Oxfam’s 2020 report, ‘Confronting Carbon Inequality in the European Union’ revealed a huge gap in carbon emissions between rich and poor Europeans. Since 1990, EU emissions cuts have been achieved only among lower- and middle-income EU citizens, while the total emissions of the richest 10% grew. To achieve the deeper emissions cuts needed by 2030, European leaders must put fairness and a just transition at the heart of the Green Deal, targeting deeper emissions reductions from richer Europeans, while boosting support for lower-income and marginalised communities.

Carbon border adjustment mechanism:

The European Commission’s proposal applies a tariff (buying a CBAM certificate) to companies from certain sectors (steel, iron, cement, fertilisers, aluminium, and electricity) importing into the EU. This tariff reflects the carbon emissions of their imported goods. If countries have similar carbon pricing to Europe, the tariff does not apply. Least developed countries are not exempt from this tariff. Most revenues from the CBAM will go to the EU’s budget to repay the recovery instrument NextGenerationEU.

Oxfam calculated that between 1990 and 2015, the EU was collectively responsible for 15% of global cumulative consumption emissions while being home to just 7% of the world’s population. The poorest 50% of the world’s population were responsible for just 7% of cumulative emissions.

Oxfam’s full list of recommendations on CBAM are available here

Renewable Energy Directive:

The EU’s binding targets for renewable energy in the transport sector has driven the demand for biofuels for over a decade. Oxfam has documented how communities around the world are evicted from their lands to grow crops for biofuels. Read Oxfam’s report: ‘Burning land, burning the climate’. 

To make the Renewable Energy Directive fit for 1.5°C and turn the EU’s renewable energy policy from a climate problem into a climate solution, the EU must phase out crop-based biofuels and stop counting primary woody biomass (i.e. burning down forests) towards renewable energy targets.
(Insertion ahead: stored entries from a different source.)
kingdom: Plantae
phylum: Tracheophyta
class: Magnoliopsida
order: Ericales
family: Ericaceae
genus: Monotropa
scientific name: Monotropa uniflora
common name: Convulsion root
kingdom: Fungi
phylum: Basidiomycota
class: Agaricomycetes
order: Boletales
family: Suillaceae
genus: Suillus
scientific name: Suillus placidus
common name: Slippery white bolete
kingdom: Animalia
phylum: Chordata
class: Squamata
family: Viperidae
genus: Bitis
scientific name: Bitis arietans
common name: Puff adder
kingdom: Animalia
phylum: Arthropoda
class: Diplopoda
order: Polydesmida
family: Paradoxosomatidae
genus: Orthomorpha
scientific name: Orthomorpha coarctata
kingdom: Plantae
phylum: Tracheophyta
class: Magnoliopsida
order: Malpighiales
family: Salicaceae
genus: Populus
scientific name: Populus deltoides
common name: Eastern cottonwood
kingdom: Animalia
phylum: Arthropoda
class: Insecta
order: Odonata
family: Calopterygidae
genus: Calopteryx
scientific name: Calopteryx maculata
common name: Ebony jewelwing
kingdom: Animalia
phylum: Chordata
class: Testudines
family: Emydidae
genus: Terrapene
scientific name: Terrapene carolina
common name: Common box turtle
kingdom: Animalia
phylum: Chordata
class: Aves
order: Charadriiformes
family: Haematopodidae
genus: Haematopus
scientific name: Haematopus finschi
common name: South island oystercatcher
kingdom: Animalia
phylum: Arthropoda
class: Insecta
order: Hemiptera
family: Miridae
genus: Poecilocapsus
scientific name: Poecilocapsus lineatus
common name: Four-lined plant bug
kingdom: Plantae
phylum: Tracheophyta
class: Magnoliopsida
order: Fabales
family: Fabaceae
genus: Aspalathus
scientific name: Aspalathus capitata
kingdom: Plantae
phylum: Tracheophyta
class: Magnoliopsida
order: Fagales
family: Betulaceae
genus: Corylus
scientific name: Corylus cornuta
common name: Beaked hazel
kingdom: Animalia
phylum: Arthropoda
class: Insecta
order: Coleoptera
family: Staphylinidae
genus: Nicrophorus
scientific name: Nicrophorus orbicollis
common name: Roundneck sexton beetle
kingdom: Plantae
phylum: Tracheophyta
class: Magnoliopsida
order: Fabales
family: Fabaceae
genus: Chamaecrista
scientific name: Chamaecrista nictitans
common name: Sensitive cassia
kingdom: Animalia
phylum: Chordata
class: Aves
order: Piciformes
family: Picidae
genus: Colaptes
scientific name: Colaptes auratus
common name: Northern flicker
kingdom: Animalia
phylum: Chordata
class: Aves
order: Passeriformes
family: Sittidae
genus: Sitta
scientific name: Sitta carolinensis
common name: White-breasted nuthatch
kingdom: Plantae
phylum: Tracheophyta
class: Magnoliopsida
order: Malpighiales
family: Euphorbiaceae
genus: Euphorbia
Read these NGO briefings on RED review: ‘The EU Renewable Energy Directive recast: An opportunity to help meet climate and biodiversity objectives’ and ‘Shifting the RED towards cleaner transport fuels’

The Commission's proposal today increases the 2030 target for renewable energy from 32% to 40%. The proposal includes no new elements to address the use of unsustainable crop-based biofuels in transport, leaving open the possibility of using food for fuel. The proposal also fails to account for emissions from indirect land-use change arising from deforestation and peatland degradation induced by the increased demand for bioenergy. The failing sustainability framework for sustainability of biofuels is extended to the use forest biomass for energy.